L'arrivée d'Édouard parmi les fidèles du roi fut un signal pour tous ceux qui étaient las de. Simon de Montfort. Un auteur va jusqu'à dire que le prince réunit 200 000 hommes. Leicester rassembla ses partisans ; mais Édouard défit les troupes que Simon, fils du comte, lui amenait, et il rejoignit le comte lui-même près d'Evesham, quand ce dernier marchait vers lui, le prenant pour son fils. Leicester vit bien qu'il était perdu. Il n'en combattit pas moins vaillamment et succomba sous le nombre de ses ennemis avec Henri, son fils aîné. Le roi Henri, mené bon gré mal gré à la bataille, fut blessé lui-même et ne se sauva qu'en se faisant connaître d'un seigneur qui l'allait tuer pour la cause du roi (4 août 1265)[52]. Après la bataille de Lewes, Leicester avait compris que pour assurer l'avenir de ses réformes, il y fallait intéresser la nation, et c'est pourquoi il avait appelé au parlement les représentants des bourgs : origine de la Chambre des Communes. Cela ne lui conserva pas la victoire : la bataille d'Evesham venait d'en décider ; mais le principe qu'il avait introduit dans la composition du parlement lui survécut, et fut, avec la grande Charte, la base de la constitution et le secret de la force de l'Angleterre.

 

VI. — Affaires d'Allemagne et d'Italie.

Saint Louis ne montra pas moins de désintéressement et de modération dans les affaires d'Italie et d'Allemagne[53].

Nous avons dit que le pape ne pouvait avoir dans Rome aucune sécurité, s'il voyait le sud de l'Italie aux mains du prince qui, par l'Empire, avait tant d'influence dans le nord de la péninsule. La maison des Hohenstaufen s'était par là rendue si redoutable, que, même après Frédéric II, il la voulait ruiner des deux côtés à la fois. Elle était représentée par Conrad, et défendue : en Allemagne, par Conrad lui-même, qui tenait tête à Guillaume de Hollande ; en Italie, par Manfred, fils légitimé de Frédéric II, qui occupait le royaume de Naples avec le titre de vice-roi, et par divers seigneurs, comme Eccelino di Romano et autres, élevés par Frédéric, et, par suite, liés à sa cause. Malgré cela, l'avantage était assuré au pape s'il savait répondre à tous les vœux qui le rappelaient en Italie. Innocent IV en avait pu juger par les acclamations qui l'accueillirent à son retour. Malheureusement, il ne se contenta pas de réclamer l'indépendance pour le Saint-Siège et pour l'Italie elle-même : il crut que cette indépendance ne serait pas assurée, s'il n'y joignait un surcroît de domination. Il voulait reprendre Naples, fief du Saint-Siège, pour en faire une possession directe de la papauté, et à Milan même, lors de son passage, il nomma le capitaine de la ville sans consulter les habitants.

## ENREGISTREMENTS PRÉSENTÉS
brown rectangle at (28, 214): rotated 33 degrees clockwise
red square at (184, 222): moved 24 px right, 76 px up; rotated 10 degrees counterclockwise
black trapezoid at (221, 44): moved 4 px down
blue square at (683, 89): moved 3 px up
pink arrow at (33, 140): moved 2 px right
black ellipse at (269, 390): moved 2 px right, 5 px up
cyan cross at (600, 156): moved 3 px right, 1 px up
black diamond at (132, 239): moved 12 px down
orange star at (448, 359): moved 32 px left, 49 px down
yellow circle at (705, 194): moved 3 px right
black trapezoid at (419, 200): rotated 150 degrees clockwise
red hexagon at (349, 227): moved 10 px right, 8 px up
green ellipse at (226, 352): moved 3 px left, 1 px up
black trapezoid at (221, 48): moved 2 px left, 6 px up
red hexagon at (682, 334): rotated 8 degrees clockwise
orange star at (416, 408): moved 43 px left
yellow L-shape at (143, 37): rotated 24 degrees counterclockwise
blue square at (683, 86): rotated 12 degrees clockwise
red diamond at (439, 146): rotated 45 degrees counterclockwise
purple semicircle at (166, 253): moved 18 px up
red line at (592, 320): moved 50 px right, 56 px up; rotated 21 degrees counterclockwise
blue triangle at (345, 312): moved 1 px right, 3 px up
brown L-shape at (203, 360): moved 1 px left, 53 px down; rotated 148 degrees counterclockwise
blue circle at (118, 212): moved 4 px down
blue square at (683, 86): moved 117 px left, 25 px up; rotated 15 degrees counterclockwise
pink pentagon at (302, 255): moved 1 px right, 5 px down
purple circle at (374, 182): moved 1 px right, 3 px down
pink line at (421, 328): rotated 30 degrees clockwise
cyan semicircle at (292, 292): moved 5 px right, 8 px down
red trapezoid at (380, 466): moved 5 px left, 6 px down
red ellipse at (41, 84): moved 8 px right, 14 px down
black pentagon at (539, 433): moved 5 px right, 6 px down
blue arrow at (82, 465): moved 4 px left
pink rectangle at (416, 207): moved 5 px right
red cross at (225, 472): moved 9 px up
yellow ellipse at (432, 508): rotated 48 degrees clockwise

## CONSIGNES
#1 D'après le texte sur Simon de Montfort, qui Leicester avait-il appelés au parlement après la bataille de Lewes ?
#2 Reproduisez à l'identique le passage des enregistrements qui va de leur tout début jusqu'à la ligne contenant « purple semicircle at », cette ligne comprise.
Le texte et les enregistrements ne dépendent en rien l'un de l'autre.

## RÉSULTATS
#1 Les représentants des bourgs.

#2
brown rectangle at (28, 214): rotated 33 degrees clockwise
red square at (184, 222): moved 24 px right, 76 px up; rotated 10 degrees counterclockwise
black trapezoid at (221, 44): moved 4 px down
blue square at (683, 89): moved 3 px up
pink arrow at (33, 140): moved 2 px right
black ellipse at (269, 390): moved 2 px right, 5 px up
cyan cross at (600, 156): moved 3 px right, 1 px up
black diamond at (132, 239): moved 12 px down
orange star at (448, 359): moved 32 px left, 49 px down
yellow circle at (705, 194): moved 3 px right
black trapezoid at (419, 200): rotated 150 degrees clockwise
red hexagon at (349, 227): moved 10 px right, 8 px up
green ellipse at (226, 352): moved 3 px left, 1 px up
black trapezoid at (221, 48): moved 2 px left, 6 px up
red hexagon at (682, 334): rotated 8 degrees clockwise
orange star at (416, 408): moved 43 px left
yellow L-shape at (143, 37): rotated 24 degrees counterclockwise
blue square at (683, 86): rotated 12 degrees clockwise
red diamond at (439, 146): rotated 45 degrees counterclockwise
purple semicircle at (166, 253): moved 18 px up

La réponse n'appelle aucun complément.